Trials
Police were investigating a criminal operation run by the Russian Mafia who were planning to build a clandestine cigarette factory in a warehouse in a suburb of Marseille. As a part of that investigation police taped a phone conversation between Imbert and Erman. Imbert said: "Look, all these ups and downs, they are beginning to cause me problems, you get it?". Police were convinced this was evidence he was part of the operation run by the Russian mafia and in October 2003 he was arrested in a police raid on his home.
The trial started in November 2004. The state prosecutor asked for a five-year prison term for Imbert, the highest term asked for during the case. Prosecutor Marc Gouton said: "Everyone here has testified that without Imbert's authorisation nothing could be done. He has a very strong character. He is not a man who takes orders. He gives orders and others carry them out"; however, prosecution witnesses later retracted their initial testimony.
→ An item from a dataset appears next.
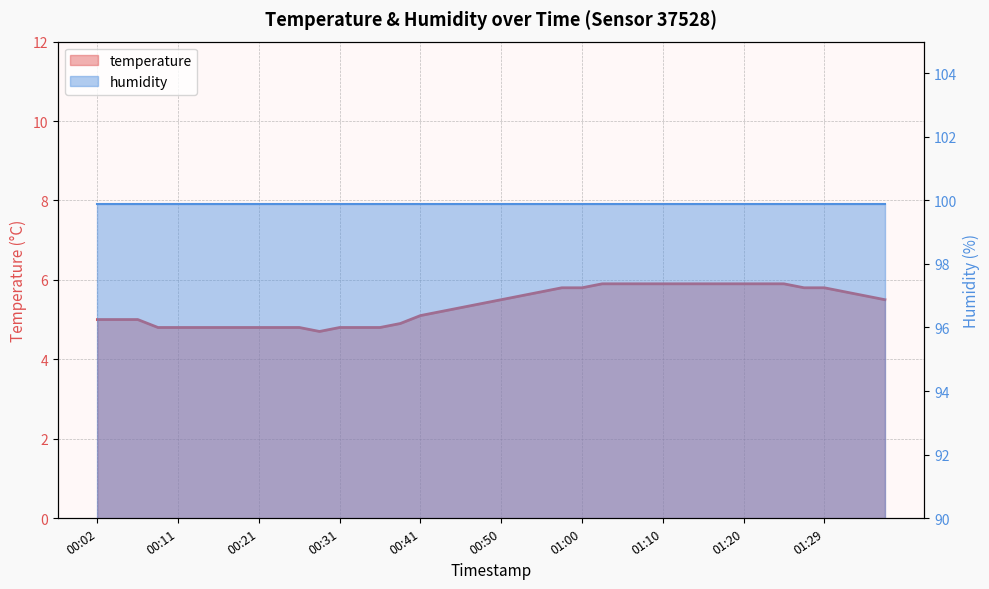

Does the chart display data point markers on the line(s)?

No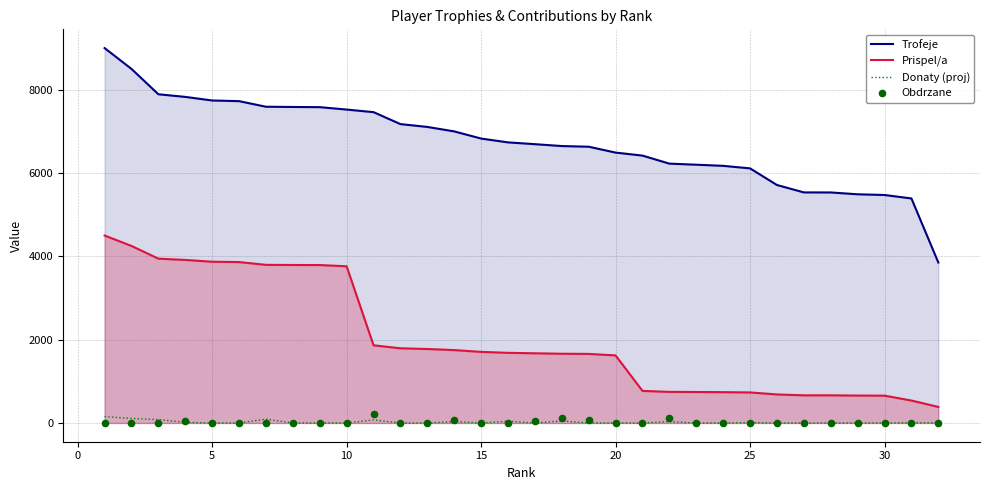

What are all the series names shown in the legend?

Trofeje, Prispel/a, Donaty (proj), Obdrzane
The only remaining evidence linking Imbert to the Mafia project was the telephone call with Erman which, as his lawyer pointed out in court, is open to interpretation: "The case against him is so hollow, so inexistent, so empty, that I am reduced to answering a charge based on the intonation of a voice".
The court in Marseille sentenced him to four years in prison for masterminding the operation. It seemed Imbert's long run of luck had run out. However he appealed and on 8 April 2005, at 75 years old, Imbert was cleared of taking part in the scam to manufacture contraband cigarettes. The appeal court found that the telephone tap evidence against him was unconvincing. The link between the Russian Mafia and Imbert was Richard Erman.
On 16 June 2006 Imbert was sentenced to four years for extorting money from Paris businessmen in the early 1990s. Imbert's counsel appealed the verdict, but on 2 January 2008 Imbert was sentenced to two years.